In Mrs. Thurnauer’s homage to Macao Chicken Curry, firm potatoes and green olives complement the blackened, simmered chicken pieces, but the broth deviates from tradition: instead of the canonical walnut curry. sweet turmeric yellow coconut, it makes an intense brick-thick red sauce with paprika and other ground spices. The dish is known in Asia as Portuguese chicken. It doesn’t taste very Portuguese, but Mrs. Thurnauer’s taste does. The recipe is good, wherever it comes from.
The branzino that she rubs with chili-lemongrass paste and that she wraps in a banana leaf which passes on the grill must come from the ray sambal; it’s very nice, but I missed the wild spiciness of the Singaporean original.
After closing Family Recipe, Ms. Thurnauer prepared the broths at Ivan Ramen for a while. Some of the adventurous spirit of this restaurant may have made its way into Cha Kee’s bone marrow ramen, a frequent special dish that arrives with a box-length section of beef shinbone. spaghetti spreading from the bowl. I forgot all about the noodles once I realized I was supposed to scrape the bone marrow on the youtiao hidden at the base of the bowl.
Most recently, Ms. Thurnauer cooked at Mission Chinese on East Broadway. There’s an echo of this restaurant’s soymilk braised cabbage in Cha Kee, with braised romaine. It lacks the chamomile that made the Mission version so transporting, but I admired the lift Mrs. Thurnauer provides with the pumpkin seeds and seaweed flakes, and loved the way the outer leaves of the youngsters Lettuce heads were barely wilted while the kernel remained crisp.
In Mission Chinese, the kitchen tended to try to make every dish a three-ring circus. This is not the way of Mrs. Thurnauer. His style is less frantic, and at times he can be a little too calm. His tiger salad might work better as a garnish for a piece of fish or meat that needs a burst of herbs than as a side dish on its own. The stir-fry of noodles, tomatoes and scrambled eggs didn’t have much to say either.
But often a clever idea lurks in the landscape, waiting to be noticed. Fried rice with shrimp would still be appealing without the little silk tufts of scallops. Scattered like tiny tumbleweeds, they give the dish a little push towards the ocean. And while people who shy the sight of okra may wish Ms.
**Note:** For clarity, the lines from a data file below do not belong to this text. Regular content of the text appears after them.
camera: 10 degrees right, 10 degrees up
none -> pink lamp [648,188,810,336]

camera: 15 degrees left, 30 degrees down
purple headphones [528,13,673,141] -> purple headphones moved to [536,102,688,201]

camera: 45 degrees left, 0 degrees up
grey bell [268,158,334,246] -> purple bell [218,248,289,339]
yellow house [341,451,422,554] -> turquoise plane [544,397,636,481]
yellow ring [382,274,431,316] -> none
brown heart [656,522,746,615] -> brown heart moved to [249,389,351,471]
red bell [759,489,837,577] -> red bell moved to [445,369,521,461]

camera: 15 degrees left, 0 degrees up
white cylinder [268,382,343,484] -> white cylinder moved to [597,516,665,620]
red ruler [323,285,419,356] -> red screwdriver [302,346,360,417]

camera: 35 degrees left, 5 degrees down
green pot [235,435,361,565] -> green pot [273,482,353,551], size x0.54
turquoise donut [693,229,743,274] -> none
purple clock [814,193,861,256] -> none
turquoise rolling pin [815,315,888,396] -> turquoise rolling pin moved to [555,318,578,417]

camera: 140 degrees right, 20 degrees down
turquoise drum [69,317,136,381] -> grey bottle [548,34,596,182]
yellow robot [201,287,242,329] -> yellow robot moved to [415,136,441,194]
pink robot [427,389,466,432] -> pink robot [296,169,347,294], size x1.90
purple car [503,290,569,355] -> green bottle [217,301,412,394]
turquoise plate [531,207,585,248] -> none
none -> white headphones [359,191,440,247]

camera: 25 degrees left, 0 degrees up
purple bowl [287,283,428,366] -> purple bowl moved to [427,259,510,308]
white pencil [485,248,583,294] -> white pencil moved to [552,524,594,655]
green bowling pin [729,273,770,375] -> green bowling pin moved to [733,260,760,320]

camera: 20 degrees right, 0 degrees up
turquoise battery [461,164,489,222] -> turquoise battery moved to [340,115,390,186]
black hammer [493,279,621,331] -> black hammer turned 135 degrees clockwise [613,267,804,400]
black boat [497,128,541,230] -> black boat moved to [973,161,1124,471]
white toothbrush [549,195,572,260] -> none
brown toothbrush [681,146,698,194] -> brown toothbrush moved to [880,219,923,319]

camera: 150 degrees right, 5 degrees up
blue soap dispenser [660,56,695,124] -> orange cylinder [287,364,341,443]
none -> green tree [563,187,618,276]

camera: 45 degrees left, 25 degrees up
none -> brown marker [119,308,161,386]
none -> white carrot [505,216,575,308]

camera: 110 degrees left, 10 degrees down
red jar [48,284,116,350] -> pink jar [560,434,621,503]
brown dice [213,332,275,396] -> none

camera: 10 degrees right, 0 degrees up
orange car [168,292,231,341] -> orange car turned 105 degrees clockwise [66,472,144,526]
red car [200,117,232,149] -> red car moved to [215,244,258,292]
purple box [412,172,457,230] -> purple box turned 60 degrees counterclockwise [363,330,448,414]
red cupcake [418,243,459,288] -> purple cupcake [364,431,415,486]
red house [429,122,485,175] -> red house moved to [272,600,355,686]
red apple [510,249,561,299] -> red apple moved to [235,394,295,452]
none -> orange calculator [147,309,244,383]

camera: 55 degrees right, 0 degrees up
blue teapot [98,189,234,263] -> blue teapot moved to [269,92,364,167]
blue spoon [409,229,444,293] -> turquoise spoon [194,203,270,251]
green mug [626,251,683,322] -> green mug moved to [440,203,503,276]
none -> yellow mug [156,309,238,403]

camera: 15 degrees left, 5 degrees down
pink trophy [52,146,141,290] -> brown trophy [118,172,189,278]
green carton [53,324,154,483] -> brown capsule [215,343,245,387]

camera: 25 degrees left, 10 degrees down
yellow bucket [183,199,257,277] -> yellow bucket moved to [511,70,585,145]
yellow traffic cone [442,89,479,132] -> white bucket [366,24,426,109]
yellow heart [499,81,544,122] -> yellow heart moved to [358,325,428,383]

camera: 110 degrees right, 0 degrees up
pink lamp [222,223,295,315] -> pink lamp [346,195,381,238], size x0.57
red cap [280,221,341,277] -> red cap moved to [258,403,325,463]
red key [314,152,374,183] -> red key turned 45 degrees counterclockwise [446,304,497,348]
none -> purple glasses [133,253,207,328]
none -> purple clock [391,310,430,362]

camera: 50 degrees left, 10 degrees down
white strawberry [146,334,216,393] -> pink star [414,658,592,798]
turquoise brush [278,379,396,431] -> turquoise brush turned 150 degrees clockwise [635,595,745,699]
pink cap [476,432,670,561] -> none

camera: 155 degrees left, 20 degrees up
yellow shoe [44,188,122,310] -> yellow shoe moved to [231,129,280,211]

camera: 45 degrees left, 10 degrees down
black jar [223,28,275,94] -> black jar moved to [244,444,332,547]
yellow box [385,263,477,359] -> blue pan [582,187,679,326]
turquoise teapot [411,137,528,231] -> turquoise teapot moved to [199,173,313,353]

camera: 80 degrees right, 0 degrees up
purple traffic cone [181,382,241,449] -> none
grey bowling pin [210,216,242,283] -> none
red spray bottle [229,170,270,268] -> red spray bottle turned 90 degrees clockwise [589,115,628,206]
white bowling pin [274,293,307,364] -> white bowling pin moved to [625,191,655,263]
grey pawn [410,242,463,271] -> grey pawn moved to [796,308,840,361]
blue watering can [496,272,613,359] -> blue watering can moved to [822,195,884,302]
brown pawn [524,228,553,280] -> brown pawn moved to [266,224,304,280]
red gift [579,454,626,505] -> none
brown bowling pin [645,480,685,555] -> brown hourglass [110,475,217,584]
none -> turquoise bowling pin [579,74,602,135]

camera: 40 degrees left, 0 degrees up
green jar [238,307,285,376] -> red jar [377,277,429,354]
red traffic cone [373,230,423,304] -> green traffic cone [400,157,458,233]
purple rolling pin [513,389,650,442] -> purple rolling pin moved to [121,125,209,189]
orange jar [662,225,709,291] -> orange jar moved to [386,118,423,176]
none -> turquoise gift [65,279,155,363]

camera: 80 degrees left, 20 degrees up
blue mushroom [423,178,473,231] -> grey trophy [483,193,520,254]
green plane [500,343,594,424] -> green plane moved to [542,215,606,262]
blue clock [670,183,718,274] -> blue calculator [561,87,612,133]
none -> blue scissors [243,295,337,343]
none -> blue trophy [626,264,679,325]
Thurnauer had omitted it from her rendition of black pepper beef, fans will appreciate the way she serves the dish in a nest of fried noodles, pitting their crunch against that of okra. go.
In the best Chinatown tradition, dessert isn’t a big deal at Cha Kee. There is only one on offer, a lemon meringue pie with more meringue than lemon. Both are eclipsed by the swirl of soft serve ice cream Ms. Thurnauer wins, making out of Hong Kong-style milk tea.